Disruption of the Ah receptor gene alters the susceptibility of mice to oxygen-mediated regulation of pulmonary and hepatic cytochromes P4501A expression and exacerbates hyperoxic lung injury
Cytochrome P-450 CYP1A1
Cytochrome P-450 CYP1A2
Genetic Predisposition to Disease
Receptors, Aryl Hydrocarbon
Respiratory Distress Syndrome, Adult
Administration of supplemental oxygen is frequently encountered in infants suffering from pulmonary insufficiency and in adults with acute respiratory distress syndrome. However, hyperoxia causes acute lung damage in experimental animals. In the present study, we investigated the roles of the Ah receptor (AHR) in the modulation of cytochrome P4501A (CYP1A) enzymes and in the development of lung injury by hyperoxia. Adult male wild-type [AHR (+/+)] mice and AHR-deficient animals [AHR (-/-)] were maintained in room air or exposed to hyperoxia (>95% oxygen) for 24 to 72 h, and pulmonary and hepatic expression of CYP1A and lung injury were studied. Hyperoxia caused significant increases in pulmonary and hepatic CYP1A1 activities (ethoxyresorufin O-deethylase) and mRNA levels in wild-type (C57BL/6J) AHR (+/+), but not AHR (-/-) mice, suggesting that AHR-dependent mechanisms contributed to CYP1A1 induction.

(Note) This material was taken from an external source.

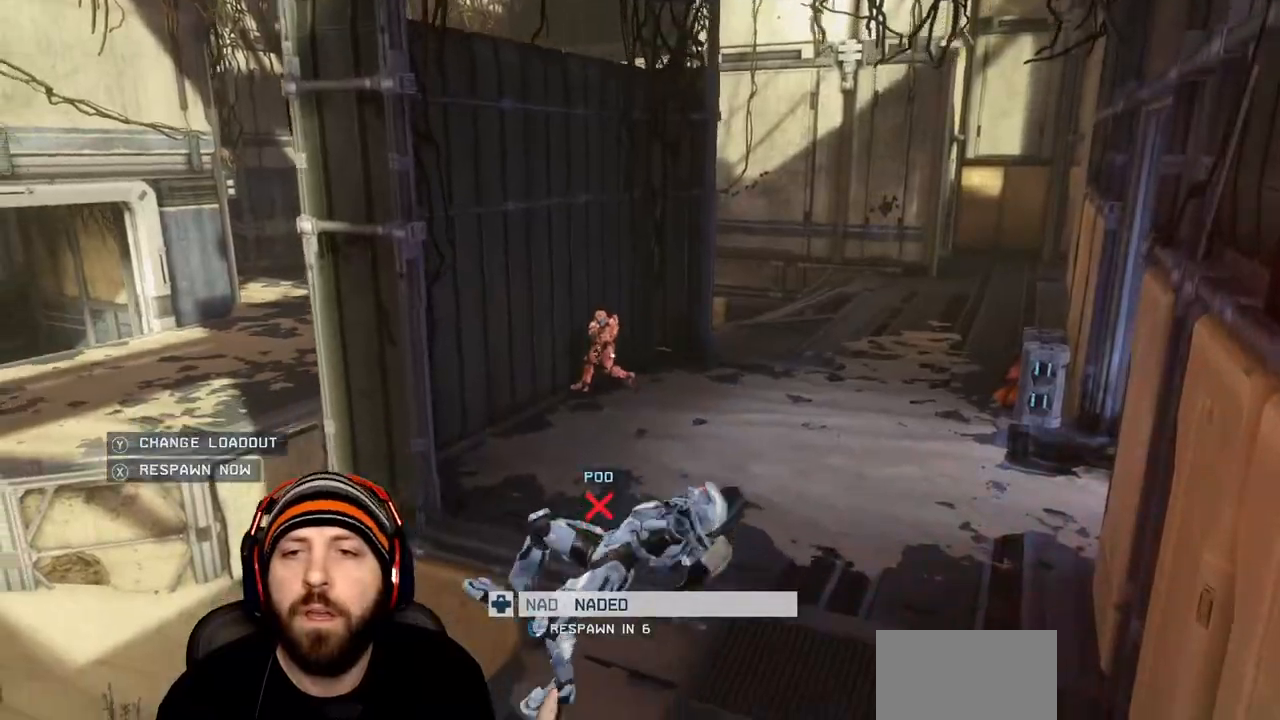
{"dt_ms": 500, "buttons": ["SELECT"], "left_stick": "center", "right_stick": "center", "events": [[400, "SELECT", "down"]]}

On the other hand, hyperoxia augmented hepatic CYP1A2 expression in both wild-type and AHR (-/-) animals, suggesting that AHR-independent mechanisms contributed to the CYP1A2 regulation by hyperoxia. AHR (-/-) mice exposed to hyperoxia were more susceptible than wild-type mice to lung injury and inflammation, as indicated by significantly higher lung weight/body weight ratios, increased pulmonary edema, and enhanced neutrophil recruitment into the lungs. In conclusion, our results support the hypothesis that the hyperoxia induces CYP1A1, but not CYP1A2, expression in vivo by AHR-dependent mechanisms, a phenomenon that may mechanistically contribute to the beneficial effects of the AHR in hyperoxic lung injury.